■ **CONSIGNES À SUIVRE**:
a) Recopiez tel quel le passage du texte sur la prohibition des drogues, de "Cette troisième séance" à "partie du débat.".
b) Dans le texte sur la prohibition des drogues, quels États américains ont légalisé la marijuana ? Donnez-les tous.

■ **TEXTE À ÉTUDIER**:

Notre Master en Sociologie

Quel type d'ordre social est maintenu avec la prohibition ?

17 mars 2016



Image_article3.jpg
Tous droits réservés : Tim Kelly, http://kellycartoonpage.blogspot.ch/

 

Quel type d'ordre social est maintenu avec la prohibition ?

Cette troisième séance du cycle de conférences « Les drogues dans tous leurs états » a porté sur le thème de la prohibition des drogues comme maintien de l’ordre social. Le professeur Michel Kokoreff, sociologue à l’Université Paris 8 et co-auteur de l’ouvrage intitulé Refaire la cité, paru en 2013, a assuré la première partie du débat.

M. Kokoreff a commencé par décliner les différents faits constatés ces dernières années. L’ONU, tout d’abord, ayant remarqué l’inefficacité de sa guerre à la drogue, réoriente à partir de 2008 sa lutte sur les trafics organisés et redirige ses efforts notamment vers la prévention, la santé publique et l’éducation. Ensuite, la déclaration de Vienne du 17 novembre 2010, lors de la conférence internationale sur le sida, présente les limites de la loi sur la prohibition des drogues et insiste sur la nécessité de la repenser. Trois ans plus tard, le 21 décembre 2013, l’Uruguay est le premier pays au monde à autoriser la vente et la production d’herbe. Peu de temps après, le 1er janvier 2014, on assiste à la légalisation du Marijuana au Colorado, et par la suite dans les États de Washington, d’Oregon et de l’Alaska, pour des enjeux qui sont plus économiques que de santé publique. Puis, seize États autorisent l’usage du cannabis thérapeutique aux États-Unis. Au Canada également, le premier ministre Justin Trudeau manifeste l’intention d’encadrer et de légaliser le commerce du cannabis.

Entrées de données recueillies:

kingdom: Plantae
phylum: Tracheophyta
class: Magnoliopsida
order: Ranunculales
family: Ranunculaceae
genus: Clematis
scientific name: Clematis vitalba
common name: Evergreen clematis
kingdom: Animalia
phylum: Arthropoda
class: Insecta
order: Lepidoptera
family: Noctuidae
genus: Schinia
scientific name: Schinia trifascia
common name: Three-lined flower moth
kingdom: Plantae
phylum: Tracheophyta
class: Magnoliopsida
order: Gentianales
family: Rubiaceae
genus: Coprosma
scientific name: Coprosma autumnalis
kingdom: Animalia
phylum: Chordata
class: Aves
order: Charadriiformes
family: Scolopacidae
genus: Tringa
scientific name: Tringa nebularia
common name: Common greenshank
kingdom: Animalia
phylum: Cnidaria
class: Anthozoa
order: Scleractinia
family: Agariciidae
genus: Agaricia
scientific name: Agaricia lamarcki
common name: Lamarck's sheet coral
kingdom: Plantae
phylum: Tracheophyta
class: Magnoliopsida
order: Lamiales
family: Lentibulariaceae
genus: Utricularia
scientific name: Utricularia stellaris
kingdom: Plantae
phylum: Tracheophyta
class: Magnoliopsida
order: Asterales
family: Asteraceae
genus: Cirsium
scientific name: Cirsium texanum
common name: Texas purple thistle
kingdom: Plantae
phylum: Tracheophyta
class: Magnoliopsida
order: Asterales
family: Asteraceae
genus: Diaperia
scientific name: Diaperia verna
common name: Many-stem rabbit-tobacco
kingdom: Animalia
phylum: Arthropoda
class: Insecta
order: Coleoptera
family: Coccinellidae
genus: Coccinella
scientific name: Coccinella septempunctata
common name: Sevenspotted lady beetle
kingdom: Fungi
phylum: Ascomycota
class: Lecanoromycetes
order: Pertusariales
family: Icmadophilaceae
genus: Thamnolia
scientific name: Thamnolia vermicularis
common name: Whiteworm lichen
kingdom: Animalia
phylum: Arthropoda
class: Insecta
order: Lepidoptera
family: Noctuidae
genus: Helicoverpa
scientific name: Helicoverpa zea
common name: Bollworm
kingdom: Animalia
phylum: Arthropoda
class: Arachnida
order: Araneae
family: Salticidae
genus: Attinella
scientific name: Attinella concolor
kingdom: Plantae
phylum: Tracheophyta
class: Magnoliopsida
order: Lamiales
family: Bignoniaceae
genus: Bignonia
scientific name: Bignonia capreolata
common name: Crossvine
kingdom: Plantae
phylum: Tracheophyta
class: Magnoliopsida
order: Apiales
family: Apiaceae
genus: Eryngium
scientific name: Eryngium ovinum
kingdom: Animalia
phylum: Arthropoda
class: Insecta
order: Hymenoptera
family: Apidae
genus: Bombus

■ **RÉSULTATS OBTENUS**:
a)
Cette troisième séance du cycle de conférences « Les drogues dans tous leurs états » a porté sur le thème de la prohibition des drogues comme maintien de l’ordre social. Le professeur Michel Kokoreff, sociologue à l’Université Paris 8 et co-auteur de l’ouvrage intitulé Refaire la cité, paru en 2013, a assuré la première partie du débat.

b) Colorado, Washington, Oregon, Alaska